### ASSIGNMENT
Could you rewrite the records from their start through the line that contains "Hard-Coded Parameter Value</span></span>", replacing "tutorial" with "lesson" and keeping everything else unchanged?

DATASET CONTENT: Begin

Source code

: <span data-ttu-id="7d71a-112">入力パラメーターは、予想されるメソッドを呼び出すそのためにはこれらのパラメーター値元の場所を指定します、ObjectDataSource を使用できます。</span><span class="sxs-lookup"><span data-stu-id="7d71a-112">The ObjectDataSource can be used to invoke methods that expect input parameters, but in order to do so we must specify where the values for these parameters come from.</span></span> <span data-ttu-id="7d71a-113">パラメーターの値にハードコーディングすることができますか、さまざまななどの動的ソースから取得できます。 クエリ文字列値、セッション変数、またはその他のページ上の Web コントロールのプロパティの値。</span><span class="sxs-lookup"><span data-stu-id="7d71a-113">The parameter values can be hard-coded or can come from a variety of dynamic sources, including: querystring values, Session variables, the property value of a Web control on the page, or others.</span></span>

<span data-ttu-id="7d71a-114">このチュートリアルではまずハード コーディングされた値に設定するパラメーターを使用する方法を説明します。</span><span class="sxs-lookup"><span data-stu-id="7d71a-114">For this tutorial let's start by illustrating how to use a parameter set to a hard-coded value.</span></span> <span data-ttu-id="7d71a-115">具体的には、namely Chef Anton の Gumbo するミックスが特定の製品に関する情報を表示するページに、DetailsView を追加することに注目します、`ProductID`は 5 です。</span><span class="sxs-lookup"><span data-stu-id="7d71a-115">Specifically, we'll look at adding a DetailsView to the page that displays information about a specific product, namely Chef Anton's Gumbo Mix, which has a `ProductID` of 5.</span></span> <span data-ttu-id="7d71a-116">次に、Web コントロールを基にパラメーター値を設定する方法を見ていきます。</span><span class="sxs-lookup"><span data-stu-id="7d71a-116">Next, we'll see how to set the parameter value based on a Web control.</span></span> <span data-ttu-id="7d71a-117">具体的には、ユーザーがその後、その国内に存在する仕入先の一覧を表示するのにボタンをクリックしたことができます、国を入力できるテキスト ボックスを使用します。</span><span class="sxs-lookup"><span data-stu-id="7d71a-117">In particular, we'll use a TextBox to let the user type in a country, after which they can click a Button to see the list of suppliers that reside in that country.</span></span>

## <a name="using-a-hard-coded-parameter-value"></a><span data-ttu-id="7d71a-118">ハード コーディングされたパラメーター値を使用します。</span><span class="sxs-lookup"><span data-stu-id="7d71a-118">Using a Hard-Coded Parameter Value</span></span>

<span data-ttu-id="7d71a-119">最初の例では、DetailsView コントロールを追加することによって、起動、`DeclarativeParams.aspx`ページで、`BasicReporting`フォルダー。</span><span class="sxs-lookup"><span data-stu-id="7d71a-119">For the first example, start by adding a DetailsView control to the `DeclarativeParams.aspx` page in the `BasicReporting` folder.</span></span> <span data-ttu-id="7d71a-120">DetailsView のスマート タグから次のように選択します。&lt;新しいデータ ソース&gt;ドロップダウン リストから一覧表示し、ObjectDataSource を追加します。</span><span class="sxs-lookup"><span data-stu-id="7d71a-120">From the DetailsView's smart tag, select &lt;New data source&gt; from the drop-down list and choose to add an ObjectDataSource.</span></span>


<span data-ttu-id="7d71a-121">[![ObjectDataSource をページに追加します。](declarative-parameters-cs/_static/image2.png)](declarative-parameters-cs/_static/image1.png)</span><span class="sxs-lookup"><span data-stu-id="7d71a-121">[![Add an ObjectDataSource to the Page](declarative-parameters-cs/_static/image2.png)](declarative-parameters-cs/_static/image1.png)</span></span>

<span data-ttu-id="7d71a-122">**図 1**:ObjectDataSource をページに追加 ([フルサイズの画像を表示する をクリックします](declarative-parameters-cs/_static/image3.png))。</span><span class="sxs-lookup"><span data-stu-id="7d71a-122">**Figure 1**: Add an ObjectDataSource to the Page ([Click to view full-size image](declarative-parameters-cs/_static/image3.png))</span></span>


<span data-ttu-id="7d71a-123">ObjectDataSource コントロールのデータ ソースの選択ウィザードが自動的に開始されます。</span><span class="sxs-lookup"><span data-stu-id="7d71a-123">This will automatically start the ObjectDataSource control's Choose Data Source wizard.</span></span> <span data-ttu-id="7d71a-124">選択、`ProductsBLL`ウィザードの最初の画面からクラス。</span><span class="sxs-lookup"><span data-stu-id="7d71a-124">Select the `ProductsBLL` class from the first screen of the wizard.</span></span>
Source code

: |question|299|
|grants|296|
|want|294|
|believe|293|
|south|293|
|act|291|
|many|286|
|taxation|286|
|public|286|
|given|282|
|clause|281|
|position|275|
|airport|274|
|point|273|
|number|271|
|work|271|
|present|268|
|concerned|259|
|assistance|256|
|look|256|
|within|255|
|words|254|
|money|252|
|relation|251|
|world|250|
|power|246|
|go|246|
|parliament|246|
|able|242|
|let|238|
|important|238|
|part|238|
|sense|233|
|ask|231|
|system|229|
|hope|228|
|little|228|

DATASET CONTENT: End

### RESPONSE AREA
Source code

: <span data-ttu-id="7d71a-112">入力パラメーターは、予想されるメソッドを呼び出すそのためにはこれらのパラメーター値元の場所を指定します、ObjectDataSource を使用できます。</span><span class="sxs-lookup"><span data-stu-id="7d71a-112">The ObjectDataSource can be used to invoke methods that expect input parameters, but in order to do so we must specify where the values for these parameters come from.</span></span> <span data-ttu-id="7d71a-113">パラメーターの値にハードコーディングすることができますか、さまざまななどの動的ソースから取得できます。 クエリ文字列値、セッション変数、またはその他のページ上の Web コントロールのプロパティの値。</span><span class="sxs-lookup"><span data-stu-id="7d71a-113">The parameter values can be hard-coded or can come from a variety of dynamic sources, including: querystring values, Session variables, the property value of a Web control on the page, or others.</span></span>

<span data-ttu-id="7d71a-114">このチュートリアルではまずハード コーディングされた値に設定するパラメーターを使用する方法を説明します。</span><span class="sxs-lookup"><span data-stu-id="7d71a-114">For this lesson let's start by illustrating how to use a parameter set to a hard-coded value.</span></span> <span data-ttu-id="7d71a-115">具体的には、namely Chef Anton の Gumbo するミックスが特定の製品に関する情報を表示するページに、DetailsView を追加することに注目します、`ProductID`は 5 です。</span><span class="sxs-lookup"><span data-stu-id="7d71a-115">Specifically, we'll look at adding a DetailsView to the page that displays information about a specific product, namely Chef Anton's Gumbo Mix, which has a `ProductID` of 5.</span></span> <span data-ttu-id="7d71a-116">次に、Web コントロールを基にパラメーター値を設定する方法を見ていきます。</span><span class="sxs-lookup"><span data-stu-id="7d71a-116">Next, we'll see how to set the parameter value based on a Web control.</span></span> <span data-ttu-id="7d71a-117">具体的には、ユーザーがその後、その国内に存在する仕入先の一覧を表示するのにボタンをクリックしたことができます、国を入力できるテキスト ボックスを使用します。</span><span class="sxs-lookup"><span data-stu-id="7d71a-117">In particular, we'll use a TextBox to let the user type in a country, after which they can click a Button to see the list of suppliers that reside in that country.</span></span>

## <a name="using-a-hard-coded-parameter-value"></a><span data-ttu-id="7d71a-118">ハード コーディングされたパラメーター値を使用します。</span><span class="sxs-lookup"><span data-stu-id="7d71a-118">Using a Hard-Coded Parameter Value</span></span>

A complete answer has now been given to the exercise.